«Ein Tag reicht für das Führungstraining unserer Schichtleiter, und die Schulung kann auch am Wochenende ausserhalb der Arbeitszeit stattfinden.» Das sagte der Geschäftsführer eines grossen Mittelständlers, als es um das Planen eines Führungstrainings für seine Schichtleiter ging. Dies und ähnliche Voten hört man oft von Managern produzierender Unternehmen. Sie sind häufig kaum bereit, Zeit und Geld in das Entwickeln der Führungskompetenz ihrer Führungskräfte auf der operativen Ebene zu investieren. Hierin artikuliert sich
- ein Unterschätzen des Beitrags, den eine funktionierende Produktion zum Erfolg der Unternehmen leistet, und
- ein Unterschätzen, wie herausfordernd das Führen zum Beispiel von Werkern und Maschinenbedienern ist.
Viele knifflige Aufgaben
«Unsere Schichtführer benötigen keine aufwendige Aus- und Weiterbildung» – dieser Auffassung sind Personalverantwortliche auch oft, weil schon im Lehrplan angehender Industriemeister das Fach Menschenführung steht. Doch das Führen von operativen Mitarbeitern ist eine sehr anspruchsvolle Aufgabe. Deshalb ist die Theorie in der Ausbildung nur ein Tropfen auf den heissen Stein. Das kann man im Betriebsalltag immer wieder registrieren. In ihm trauen sich zum Beispiel viele Führungskräfte auf der Shopfloor-Ebene nicht, eigenständig Kritikgespräche zu führen. Also ziehen sie ihre Vorgesetzten wie Betriebs- oder Werksleiter hinzu.

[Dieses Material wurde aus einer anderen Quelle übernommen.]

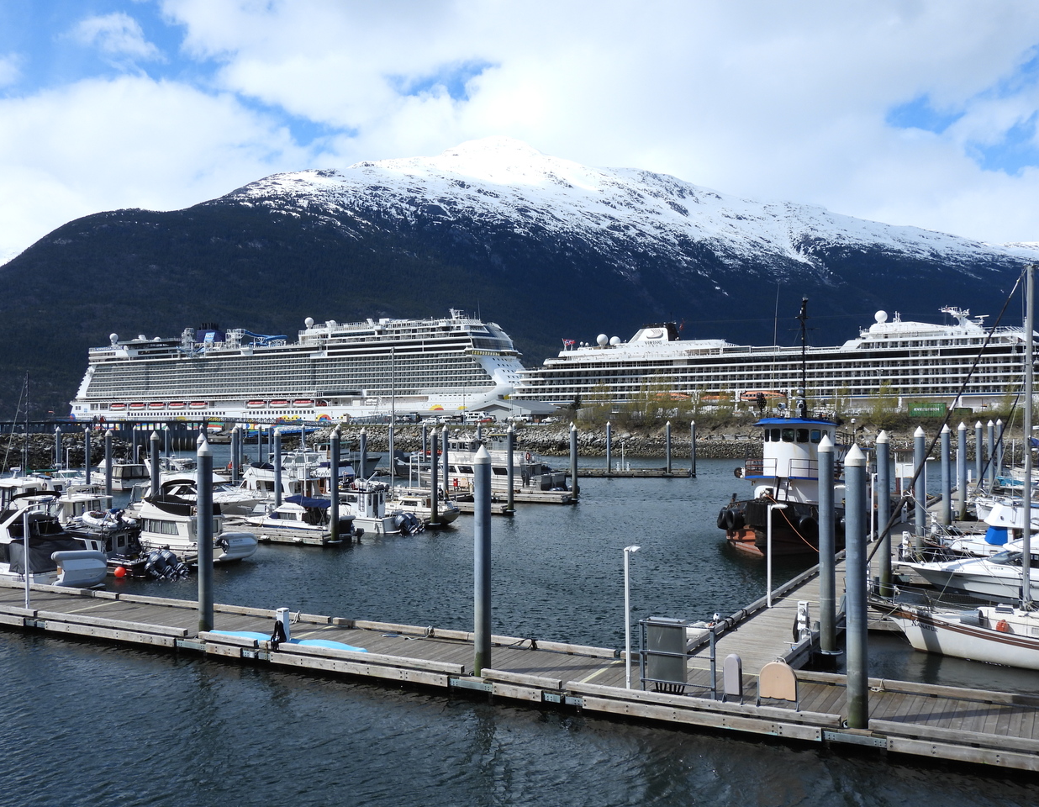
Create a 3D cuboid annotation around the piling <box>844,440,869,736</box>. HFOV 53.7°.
[{"bbox_3d":[7.290,4.077,22.250,0.442,6.400,0.442,-1,-1,28],"label":"piling"}]

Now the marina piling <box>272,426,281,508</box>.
[{"bbox_3d":[-14.562,4.108,61.959,0.420,5.300,0.420,-1,-1,29],"label":"marina piling"}]

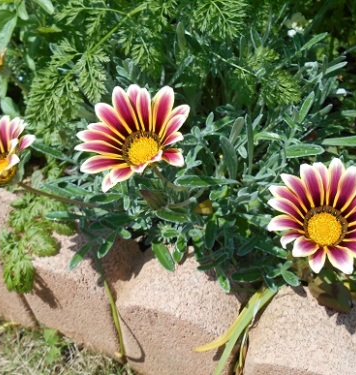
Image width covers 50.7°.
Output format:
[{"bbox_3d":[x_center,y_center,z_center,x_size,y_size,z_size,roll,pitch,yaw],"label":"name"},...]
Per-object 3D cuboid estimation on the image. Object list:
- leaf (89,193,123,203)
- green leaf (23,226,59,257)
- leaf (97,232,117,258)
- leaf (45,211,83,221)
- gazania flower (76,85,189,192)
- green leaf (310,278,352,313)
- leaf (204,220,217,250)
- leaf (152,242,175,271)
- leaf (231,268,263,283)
[{"bbox_3d":[-0.069,0.009,0.358,0.032,0.006,0.011,-10,47,-10],"label":"leaf"},{"bbox_3d":[-0.124,0.049,0.338,0.042,0.012,0.024,27,52,24],"label":"green leaf"},{"bbox_3d":[-0.063,0.051,0.330,0.009,0.006,0.028,22,62,20],"label":"leaf"},{"bbox_3d":[-0.107,0.026,0.350,0.037,0.006,0.011,5,42,6],"label":"leaf"},{"bbox_3d":[-0.037,-0.040,0.305,0.093,0.032,0.088,25,78,28],"label":"gazania flower"},{"bbox_3d":[0.119,0.084,0.292,0.027,0.008,0.033,-30,58,-26],"label":"green leaf"},{"bbox_3d":[0.029,0.043,0.335,0.010,0.006,0.028,7,64,3],"label":"leaf"},{"bbox_3d":[-0.014,0.064,0.348,0.013,0.006,0.030,-34,76,-9],"label":"leaf"},{"bbox_3d":[0.063,0.081,0.343,0.030,0.006,0.014,1,45,-10],"label":"leaf"}]

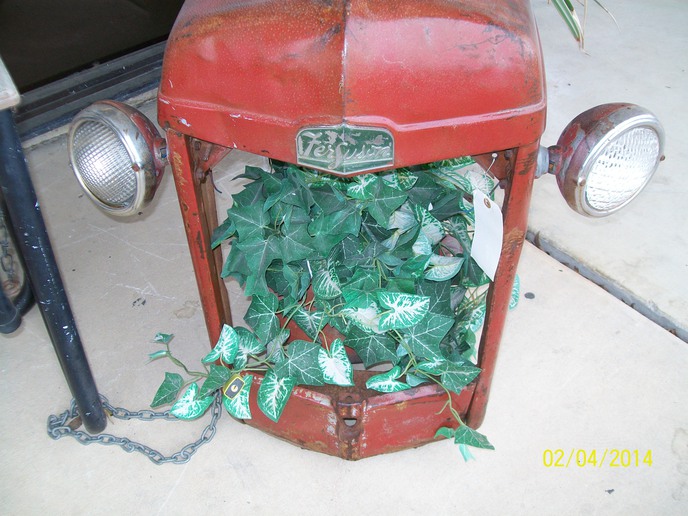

Das Top-Management vieler Unternehmen hat keine Vorstellung davon, wie gefordert Schichtleiter in ihrer Führungsfunktion sind. Von ihnen wird sehr viel verlangt. Sie stehen bei ihrer Führungsarbeit häufig vor Führungsfragen, für die es keine einfachen Antworten gibt. Zum Beispiel:
- Wie halte ich die leistungsstarken Mitarbeiter bei der Stange, und wie gehe ich mit den «Lau-Männern» in meiner «Truppe» um?
- Wie fange ich den Frust meiner Mannschaft auf – zum Beispiel darüber, dass Teile der Montage ins Ausland verlagert wurden?
- Wie gehe ich mit Konflikten und persönlichen Animositäten zwischen den Mitarbeitern um?
- Wie bringe ich meine Schicht dazu, «freiwillig» am Samstag zu arbeiten, weil Lieferengpässe bestehen?
- Was mache ich mit Zeitarbeitern, deren Hoffnung auf Übernahme enttäuscht wurde, weshalb die Ausschussquote steigt?
- Wie gehe ich mit Kommunikations- und Abstimmungsproblemen um, die aus mangelnden Deutschkenntnissen resultieren?
- Wie reagiere ich, wenn ein Mitarbeiter alkoholisiert zur Arbeit kommt oder schlapp ist, weil er am Wochenende an einer Party war?
- Wie gehe ich mit einer Beschwerde über sexuelle Belästigungen um?
- Wie spreche ich ein mangelndes Sozial- und Leistungsverhalten so an, dass sich der Kollege nicht am nächsten Tag krankmeldet?